## Task
Report each line from the data below that holds the word "Avenida".

(Stored data entries)
***

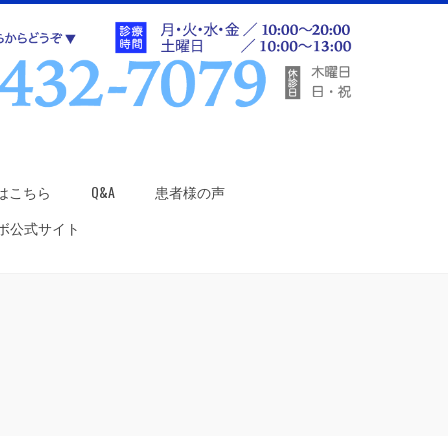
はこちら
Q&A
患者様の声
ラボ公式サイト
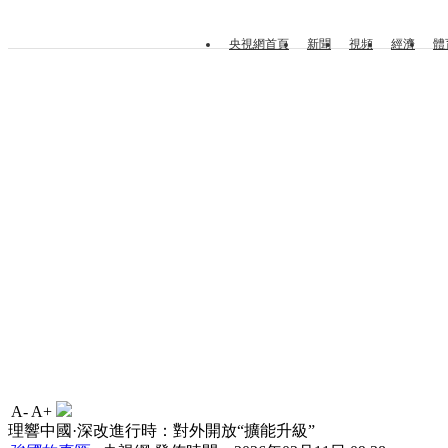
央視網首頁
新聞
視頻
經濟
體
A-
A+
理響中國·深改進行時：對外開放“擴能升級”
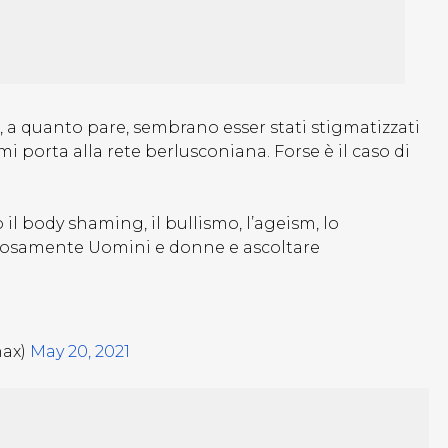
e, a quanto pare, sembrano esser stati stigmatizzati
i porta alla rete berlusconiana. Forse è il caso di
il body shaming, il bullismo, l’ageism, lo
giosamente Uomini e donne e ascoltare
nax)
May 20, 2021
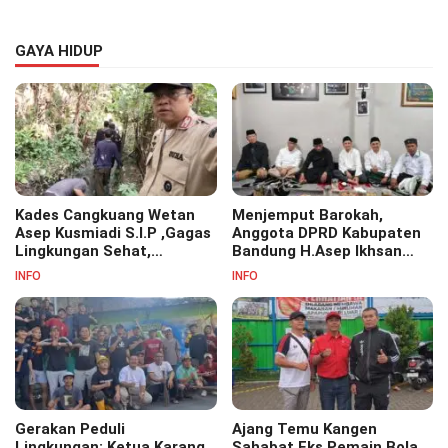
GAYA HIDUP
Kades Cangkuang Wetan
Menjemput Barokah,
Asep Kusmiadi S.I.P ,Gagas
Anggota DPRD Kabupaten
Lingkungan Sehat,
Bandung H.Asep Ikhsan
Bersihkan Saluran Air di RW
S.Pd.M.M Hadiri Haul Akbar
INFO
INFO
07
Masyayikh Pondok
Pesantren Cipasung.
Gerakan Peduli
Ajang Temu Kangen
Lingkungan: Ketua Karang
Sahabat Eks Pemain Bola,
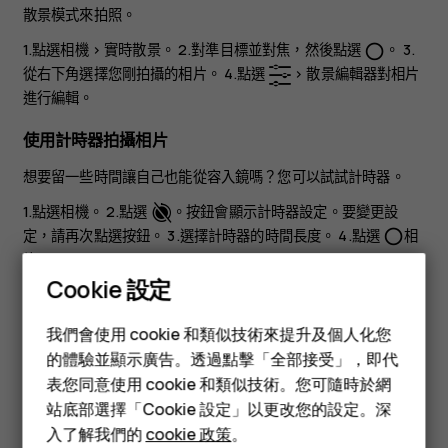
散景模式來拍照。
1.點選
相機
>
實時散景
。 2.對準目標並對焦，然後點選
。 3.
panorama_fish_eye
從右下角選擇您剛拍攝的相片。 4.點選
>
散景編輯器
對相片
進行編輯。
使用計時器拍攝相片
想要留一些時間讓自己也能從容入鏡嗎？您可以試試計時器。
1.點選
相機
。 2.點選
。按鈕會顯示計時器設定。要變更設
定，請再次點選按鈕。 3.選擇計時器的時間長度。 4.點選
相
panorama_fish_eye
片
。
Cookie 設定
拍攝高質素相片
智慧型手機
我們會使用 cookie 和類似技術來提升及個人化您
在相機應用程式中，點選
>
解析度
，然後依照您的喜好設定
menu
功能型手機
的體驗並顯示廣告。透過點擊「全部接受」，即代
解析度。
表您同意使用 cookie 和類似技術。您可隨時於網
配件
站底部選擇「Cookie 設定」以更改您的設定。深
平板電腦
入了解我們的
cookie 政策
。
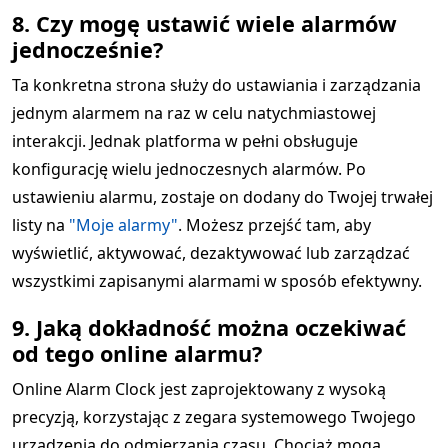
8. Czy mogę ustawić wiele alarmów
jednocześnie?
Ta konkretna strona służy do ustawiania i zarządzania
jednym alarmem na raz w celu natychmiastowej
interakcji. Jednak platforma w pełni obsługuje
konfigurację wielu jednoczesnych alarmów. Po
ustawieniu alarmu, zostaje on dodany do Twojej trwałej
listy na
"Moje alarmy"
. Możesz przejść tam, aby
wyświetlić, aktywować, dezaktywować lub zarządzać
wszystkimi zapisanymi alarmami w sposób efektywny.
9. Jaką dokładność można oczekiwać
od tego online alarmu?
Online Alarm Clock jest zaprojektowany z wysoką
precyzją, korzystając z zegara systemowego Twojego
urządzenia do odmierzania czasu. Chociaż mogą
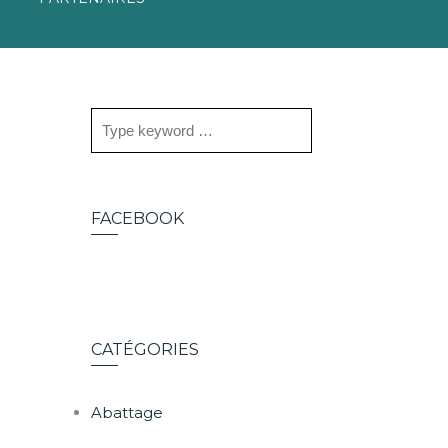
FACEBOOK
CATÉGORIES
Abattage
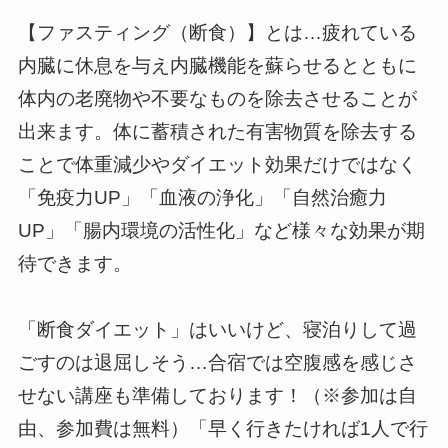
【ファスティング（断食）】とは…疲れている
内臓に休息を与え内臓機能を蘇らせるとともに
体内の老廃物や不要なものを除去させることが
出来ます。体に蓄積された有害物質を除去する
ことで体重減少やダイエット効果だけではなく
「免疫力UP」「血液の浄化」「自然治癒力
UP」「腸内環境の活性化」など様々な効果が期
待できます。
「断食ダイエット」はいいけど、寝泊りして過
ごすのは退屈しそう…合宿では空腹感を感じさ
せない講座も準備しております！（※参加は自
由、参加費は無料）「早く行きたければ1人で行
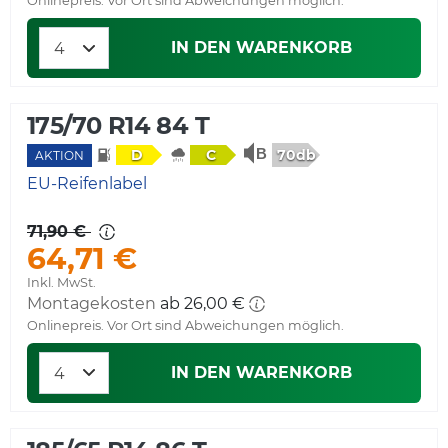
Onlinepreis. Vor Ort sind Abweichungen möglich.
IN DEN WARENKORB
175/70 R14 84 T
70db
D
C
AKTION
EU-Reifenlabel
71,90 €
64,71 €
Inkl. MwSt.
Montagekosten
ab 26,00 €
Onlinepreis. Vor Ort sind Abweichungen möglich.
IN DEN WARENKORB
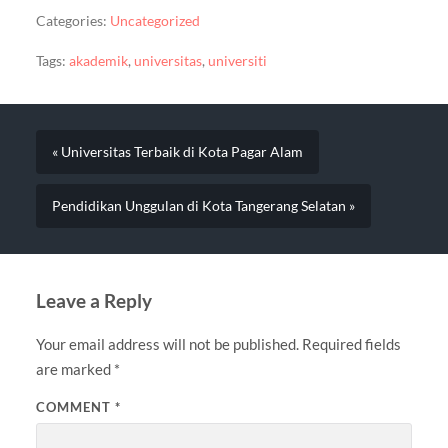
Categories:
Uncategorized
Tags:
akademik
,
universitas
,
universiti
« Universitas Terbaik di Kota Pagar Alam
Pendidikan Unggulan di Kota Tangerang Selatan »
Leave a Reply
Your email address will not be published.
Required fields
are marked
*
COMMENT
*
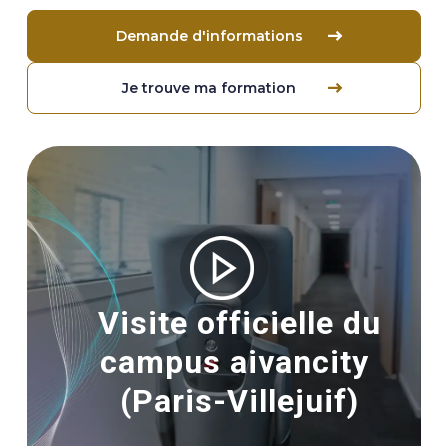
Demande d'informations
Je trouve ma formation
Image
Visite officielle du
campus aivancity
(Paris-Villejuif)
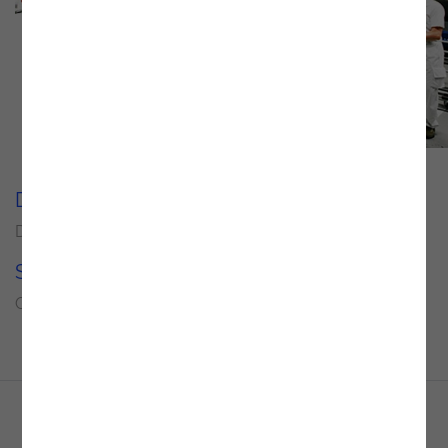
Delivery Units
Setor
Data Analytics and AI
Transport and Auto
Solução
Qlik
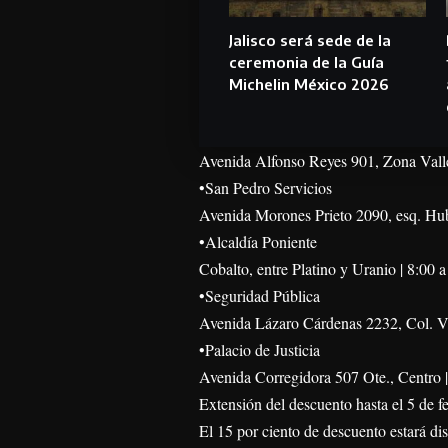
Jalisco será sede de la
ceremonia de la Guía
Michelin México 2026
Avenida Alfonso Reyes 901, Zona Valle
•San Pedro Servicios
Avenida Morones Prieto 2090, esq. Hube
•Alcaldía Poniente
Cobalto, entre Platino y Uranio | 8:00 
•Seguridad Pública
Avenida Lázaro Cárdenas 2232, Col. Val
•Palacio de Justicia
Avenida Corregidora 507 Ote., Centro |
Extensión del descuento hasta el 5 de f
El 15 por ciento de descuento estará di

***

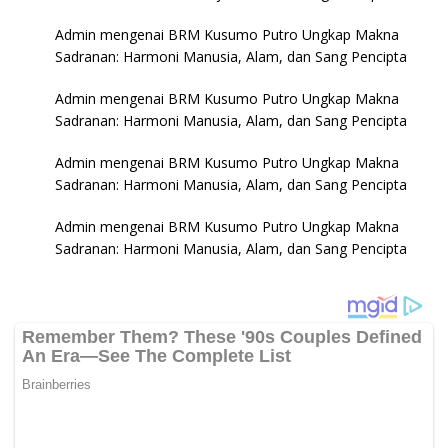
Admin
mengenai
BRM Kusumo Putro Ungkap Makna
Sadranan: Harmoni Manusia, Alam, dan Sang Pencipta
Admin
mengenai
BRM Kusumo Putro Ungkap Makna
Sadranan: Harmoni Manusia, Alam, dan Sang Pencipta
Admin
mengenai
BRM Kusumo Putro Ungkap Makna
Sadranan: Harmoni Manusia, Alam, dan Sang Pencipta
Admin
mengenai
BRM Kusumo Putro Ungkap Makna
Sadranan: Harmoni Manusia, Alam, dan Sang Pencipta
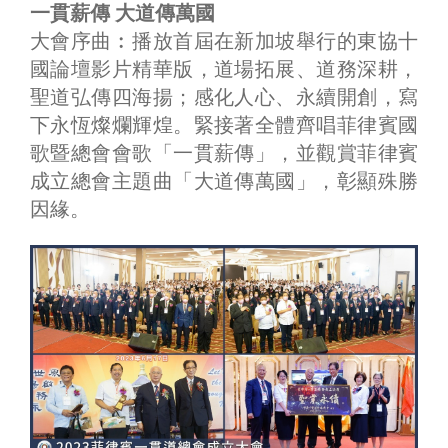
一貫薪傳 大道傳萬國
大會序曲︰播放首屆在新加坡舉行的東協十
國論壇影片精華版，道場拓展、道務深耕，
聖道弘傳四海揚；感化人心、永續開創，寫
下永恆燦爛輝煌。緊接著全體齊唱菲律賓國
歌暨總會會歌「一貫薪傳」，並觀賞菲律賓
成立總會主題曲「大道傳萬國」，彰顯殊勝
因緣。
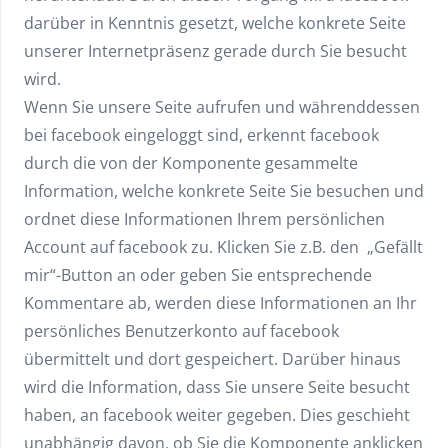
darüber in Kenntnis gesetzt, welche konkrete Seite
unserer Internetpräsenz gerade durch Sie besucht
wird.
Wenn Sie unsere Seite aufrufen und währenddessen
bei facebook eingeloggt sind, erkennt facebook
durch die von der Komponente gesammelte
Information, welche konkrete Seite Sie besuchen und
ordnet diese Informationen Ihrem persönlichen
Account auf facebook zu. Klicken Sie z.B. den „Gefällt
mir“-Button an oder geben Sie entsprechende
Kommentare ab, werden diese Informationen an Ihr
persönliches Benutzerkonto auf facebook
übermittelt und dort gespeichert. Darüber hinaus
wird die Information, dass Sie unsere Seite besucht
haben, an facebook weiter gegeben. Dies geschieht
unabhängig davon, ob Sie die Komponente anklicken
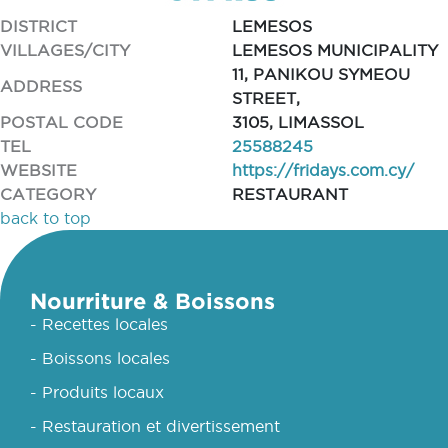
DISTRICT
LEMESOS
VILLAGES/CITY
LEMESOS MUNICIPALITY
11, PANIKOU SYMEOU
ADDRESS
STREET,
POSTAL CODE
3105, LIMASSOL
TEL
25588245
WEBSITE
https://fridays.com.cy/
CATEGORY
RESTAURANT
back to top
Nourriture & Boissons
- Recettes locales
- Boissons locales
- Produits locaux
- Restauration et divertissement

***

## Response area
Avenida Alfonso Reyes 901, Zona Valle
Avenida Morones Prieto 2090, esq. Hube
Avenida Lázaro Cárdenas 2232, Col. Val
Avenida Corregidora 507 Ote., Centro |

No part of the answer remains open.